With the arrival of autumn, the chestnut campaign kicks off in the southeast of Cáceres, in Las Villuercas. There, in the municipality of Guadalupe, the season is in full swing for the company Castañas El Común, which is about to harvest one of the late varieties in Spain, which accounts for the bulk of the campaign's volume.
“We started on September 30,” says Rocío Vázquez, the company's commercial director, “although our campaign is divided into two periods. The first starts at the end of September / beginning of October with an early chestnut variety, and we continue at the end of October with the late-ripening Verata variety. In fact, we reach our peak in November, when other varieties have already finished being harvested in Spain, because the Verata is one of the latest in the Iberian Peninsula.”
This year, the season is marked by the challenges generated by the coronavirus pandemic, at a time when its spread in Europe is making it necessary to implement increasingly strict measures to control the number of infections. The limitation of social contacts, curfews and the suspension of fairs and events are affecting the sale of a product normally highly consumed at this time, when it starts to get cold.
“Many chestnut roasters have been wondering whether to open or not. Those who do it on the street are very uncertain, because nobody knows whether there will be another lockdown. For now, they are selling at their stalls, although at a different rate than in other years,” says Rocío. "As for the markets, sales are also slower; people don't want to stock up too much."
However, the company has managed to adapt to the new context and, after the lockdown in Spain in March, it decided to open a new sales channel to be able to offer its products to consumers directly from the field. “A few weeks ago, we opened our online store. It is a new way to deliver our product directly from the field to consumers. We pick the chestnuts one day and the next day, after handling them, sterilizing them and selecting them by hand, we send them fresh,” he says.

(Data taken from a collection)
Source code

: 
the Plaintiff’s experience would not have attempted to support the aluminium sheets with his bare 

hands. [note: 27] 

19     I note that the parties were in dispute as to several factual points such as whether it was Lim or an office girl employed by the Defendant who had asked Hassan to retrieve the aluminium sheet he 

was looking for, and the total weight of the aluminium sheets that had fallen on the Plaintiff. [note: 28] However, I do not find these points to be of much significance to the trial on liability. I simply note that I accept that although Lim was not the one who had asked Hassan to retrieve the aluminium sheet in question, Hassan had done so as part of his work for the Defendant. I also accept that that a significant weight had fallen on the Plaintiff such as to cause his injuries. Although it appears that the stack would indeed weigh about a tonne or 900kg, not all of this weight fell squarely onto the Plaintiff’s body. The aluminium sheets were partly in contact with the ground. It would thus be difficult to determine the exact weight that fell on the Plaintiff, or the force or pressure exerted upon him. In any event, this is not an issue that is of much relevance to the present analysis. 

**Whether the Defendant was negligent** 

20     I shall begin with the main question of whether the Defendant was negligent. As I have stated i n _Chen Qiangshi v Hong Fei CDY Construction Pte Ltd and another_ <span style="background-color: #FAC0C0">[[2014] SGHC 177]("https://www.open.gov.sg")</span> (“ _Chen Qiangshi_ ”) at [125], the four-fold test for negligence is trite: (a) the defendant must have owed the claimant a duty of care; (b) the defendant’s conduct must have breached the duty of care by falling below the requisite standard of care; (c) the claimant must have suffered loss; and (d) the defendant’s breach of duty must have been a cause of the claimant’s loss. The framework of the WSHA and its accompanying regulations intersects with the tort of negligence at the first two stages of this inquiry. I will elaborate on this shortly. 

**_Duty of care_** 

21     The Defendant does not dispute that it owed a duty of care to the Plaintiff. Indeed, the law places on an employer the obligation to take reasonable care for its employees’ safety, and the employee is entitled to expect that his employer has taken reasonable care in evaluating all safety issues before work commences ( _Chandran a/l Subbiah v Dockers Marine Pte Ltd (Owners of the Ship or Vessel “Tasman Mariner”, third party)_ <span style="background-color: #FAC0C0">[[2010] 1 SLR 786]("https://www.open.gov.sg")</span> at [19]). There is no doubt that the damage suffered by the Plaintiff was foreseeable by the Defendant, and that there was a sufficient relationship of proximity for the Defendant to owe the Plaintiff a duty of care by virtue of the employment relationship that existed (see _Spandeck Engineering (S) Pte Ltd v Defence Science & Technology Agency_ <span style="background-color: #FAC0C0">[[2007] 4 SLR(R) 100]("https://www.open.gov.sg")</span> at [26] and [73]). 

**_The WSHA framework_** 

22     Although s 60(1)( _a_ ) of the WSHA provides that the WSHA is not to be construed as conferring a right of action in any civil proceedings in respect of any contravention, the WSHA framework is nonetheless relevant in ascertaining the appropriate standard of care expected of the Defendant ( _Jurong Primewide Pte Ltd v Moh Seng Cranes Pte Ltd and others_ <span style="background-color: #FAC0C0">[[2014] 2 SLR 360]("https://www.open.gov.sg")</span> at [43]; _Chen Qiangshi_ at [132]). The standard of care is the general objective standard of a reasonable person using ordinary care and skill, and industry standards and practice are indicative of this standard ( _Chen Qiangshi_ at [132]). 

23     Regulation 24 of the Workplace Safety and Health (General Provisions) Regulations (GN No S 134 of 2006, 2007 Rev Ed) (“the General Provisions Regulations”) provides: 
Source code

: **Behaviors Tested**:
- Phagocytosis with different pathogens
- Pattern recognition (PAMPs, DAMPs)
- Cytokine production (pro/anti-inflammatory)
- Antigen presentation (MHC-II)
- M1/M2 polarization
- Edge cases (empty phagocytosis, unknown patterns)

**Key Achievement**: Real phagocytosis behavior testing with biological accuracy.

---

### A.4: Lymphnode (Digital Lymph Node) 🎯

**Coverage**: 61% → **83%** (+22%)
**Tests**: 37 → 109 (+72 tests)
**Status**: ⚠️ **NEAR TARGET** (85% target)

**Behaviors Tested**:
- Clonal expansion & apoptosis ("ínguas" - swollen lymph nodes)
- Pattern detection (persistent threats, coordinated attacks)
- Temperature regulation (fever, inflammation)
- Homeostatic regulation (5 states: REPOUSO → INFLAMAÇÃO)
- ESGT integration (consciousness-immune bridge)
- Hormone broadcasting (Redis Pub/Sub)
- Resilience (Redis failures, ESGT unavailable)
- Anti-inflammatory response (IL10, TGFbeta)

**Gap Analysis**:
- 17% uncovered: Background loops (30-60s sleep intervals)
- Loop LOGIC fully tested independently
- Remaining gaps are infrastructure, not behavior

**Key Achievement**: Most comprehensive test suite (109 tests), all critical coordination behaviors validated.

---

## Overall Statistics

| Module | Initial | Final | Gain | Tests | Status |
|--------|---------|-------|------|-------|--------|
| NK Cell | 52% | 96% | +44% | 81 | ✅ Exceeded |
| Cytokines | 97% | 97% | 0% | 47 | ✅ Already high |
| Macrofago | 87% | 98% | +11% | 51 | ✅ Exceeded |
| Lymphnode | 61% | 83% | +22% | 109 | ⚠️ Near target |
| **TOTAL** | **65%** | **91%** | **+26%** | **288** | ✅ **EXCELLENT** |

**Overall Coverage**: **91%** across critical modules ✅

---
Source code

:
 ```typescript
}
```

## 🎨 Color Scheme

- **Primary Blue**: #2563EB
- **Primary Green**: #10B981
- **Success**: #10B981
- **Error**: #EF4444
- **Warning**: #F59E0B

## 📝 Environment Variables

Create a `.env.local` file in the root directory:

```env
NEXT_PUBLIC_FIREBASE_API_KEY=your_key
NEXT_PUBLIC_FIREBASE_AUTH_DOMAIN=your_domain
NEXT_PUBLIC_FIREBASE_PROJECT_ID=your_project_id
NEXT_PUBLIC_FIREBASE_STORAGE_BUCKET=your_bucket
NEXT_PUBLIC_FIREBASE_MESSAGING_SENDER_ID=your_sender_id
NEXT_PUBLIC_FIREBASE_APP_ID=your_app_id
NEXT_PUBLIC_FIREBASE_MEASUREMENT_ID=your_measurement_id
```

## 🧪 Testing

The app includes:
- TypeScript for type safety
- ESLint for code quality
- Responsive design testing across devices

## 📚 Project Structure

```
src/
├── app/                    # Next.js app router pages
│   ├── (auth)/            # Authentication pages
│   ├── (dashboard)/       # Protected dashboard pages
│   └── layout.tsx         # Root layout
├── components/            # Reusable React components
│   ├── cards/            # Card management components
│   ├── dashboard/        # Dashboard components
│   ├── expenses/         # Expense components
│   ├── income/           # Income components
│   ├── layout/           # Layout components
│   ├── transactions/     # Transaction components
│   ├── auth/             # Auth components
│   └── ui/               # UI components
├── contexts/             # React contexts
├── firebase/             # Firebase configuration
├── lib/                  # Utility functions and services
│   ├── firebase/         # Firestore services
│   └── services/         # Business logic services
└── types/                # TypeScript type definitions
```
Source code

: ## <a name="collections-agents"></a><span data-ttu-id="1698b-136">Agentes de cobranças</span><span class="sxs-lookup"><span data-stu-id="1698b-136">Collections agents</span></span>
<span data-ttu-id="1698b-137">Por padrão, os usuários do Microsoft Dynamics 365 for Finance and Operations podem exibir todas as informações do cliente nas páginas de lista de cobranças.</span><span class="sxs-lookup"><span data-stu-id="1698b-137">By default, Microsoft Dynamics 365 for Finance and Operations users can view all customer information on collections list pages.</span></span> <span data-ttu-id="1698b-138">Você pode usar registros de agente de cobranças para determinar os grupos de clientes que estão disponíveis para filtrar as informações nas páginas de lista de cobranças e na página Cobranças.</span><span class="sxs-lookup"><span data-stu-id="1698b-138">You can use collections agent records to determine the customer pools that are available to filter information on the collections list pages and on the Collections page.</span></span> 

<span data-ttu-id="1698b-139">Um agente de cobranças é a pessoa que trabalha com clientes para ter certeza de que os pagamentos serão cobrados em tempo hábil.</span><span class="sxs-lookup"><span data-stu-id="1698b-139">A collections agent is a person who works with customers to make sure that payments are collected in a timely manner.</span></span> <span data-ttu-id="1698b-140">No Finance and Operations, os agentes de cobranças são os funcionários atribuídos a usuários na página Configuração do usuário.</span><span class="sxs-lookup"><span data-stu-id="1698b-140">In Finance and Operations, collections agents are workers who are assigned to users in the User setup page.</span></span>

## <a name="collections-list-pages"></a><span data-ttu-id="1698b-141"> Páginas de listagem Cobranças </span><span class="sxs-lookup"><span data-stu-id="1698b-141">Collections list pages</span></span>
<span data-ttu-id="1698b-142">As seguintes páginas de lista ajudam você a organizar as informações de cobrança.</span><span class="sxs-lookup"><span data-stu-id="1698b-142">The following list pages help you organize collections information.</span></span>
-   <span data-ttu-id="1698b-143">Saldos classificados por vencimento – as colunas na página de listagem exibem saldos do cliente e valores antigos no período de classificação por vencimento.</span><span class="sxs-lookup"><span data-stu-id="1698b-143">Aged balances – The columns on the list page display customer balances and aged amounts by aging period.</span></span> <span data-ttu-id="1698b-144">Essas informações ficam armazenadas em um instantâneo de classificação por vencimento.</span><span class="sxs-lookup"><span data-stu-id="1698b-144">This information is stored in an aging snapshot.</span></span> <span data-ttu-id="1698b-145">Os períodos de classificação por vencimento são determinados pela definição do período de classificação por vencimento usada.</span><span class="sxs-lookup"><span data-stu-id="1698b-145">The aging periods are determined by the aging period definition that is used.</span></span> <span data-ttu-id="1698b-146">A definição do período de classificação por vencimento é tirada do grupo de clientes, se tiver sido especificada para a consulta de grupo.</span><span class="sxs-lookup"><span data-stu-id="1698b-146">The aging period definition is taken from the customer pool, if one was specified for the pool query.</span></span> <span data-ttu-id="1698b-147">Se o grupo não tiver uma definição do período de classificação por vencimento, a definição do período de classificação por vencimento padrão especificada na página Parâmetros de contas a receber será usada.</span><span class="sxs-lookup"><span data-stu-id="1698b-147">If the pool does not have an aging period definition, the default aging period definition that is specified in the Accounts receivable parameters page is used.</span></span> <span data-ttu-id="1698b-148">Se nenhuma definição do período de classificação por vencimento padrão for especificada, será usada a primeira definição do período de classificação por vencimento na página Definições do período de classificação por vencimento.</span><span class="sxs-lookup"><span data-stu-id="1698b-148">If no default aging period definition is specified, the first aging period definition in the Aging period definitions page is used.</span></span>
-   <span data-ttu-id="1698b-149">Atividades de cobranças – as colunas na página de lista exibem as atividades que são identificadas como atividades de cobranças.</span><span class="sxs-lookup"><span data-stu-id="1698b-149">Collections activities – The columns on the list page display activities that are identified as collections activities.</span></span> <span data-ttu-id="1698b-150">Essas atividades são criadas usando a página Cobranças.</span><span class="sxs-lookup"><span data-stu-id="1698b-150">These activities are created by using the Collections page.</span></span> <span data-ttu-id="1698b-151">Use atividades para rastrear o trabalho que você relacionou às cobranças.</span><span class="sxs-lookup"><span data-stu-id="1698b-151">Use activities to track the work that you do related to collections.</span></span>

**EXERCISE A:** Please list every month named in the chestnut harvest article.
**EXERCISE B:** Resume the chestnut harvest article from the point where it stops.
These rows have no connection to the chestnut harvest article.

**EXERCISE ANSWER A:** September, October, November, March

**EXERCISE ANSWER B:**
This season, the Extremadura-based company plans to harvest 500,000 kilos of chestnuts from its 250 hectares of chestnut trees. These will be sold both in the domestic market and in Europe, as well as in overseas destinations such as Canada or the Middle East. “We have trees of different ages. When all the trees reach their peak in terms of production, we will obtain around 800,000 to a million kilos. That is our goal,” says Rocío. "Until then, every time we need more product we'll keep buying it from the surroundings or from other producing areas of Spain and Portugal.
The chestnuts in El Común will soon start falling to the ground and it will be possible to harvest them. The harvesting is done by hand and this generates plenty of employment for the region. However, El Común is studying the introduction of mechanical harvesters to speed up the process and avoid the loss of quality by minimizing the time the fruits spend on the ground.
"The Chinese chestnut cannot compete with the European one"
In recent years, the chestnuts of the Castanea mollissima species, also called Chinese chestnuts (as they come from that country), have become more present in the markets. However, Rocío stresses that these do not compete directly against the European chestnut.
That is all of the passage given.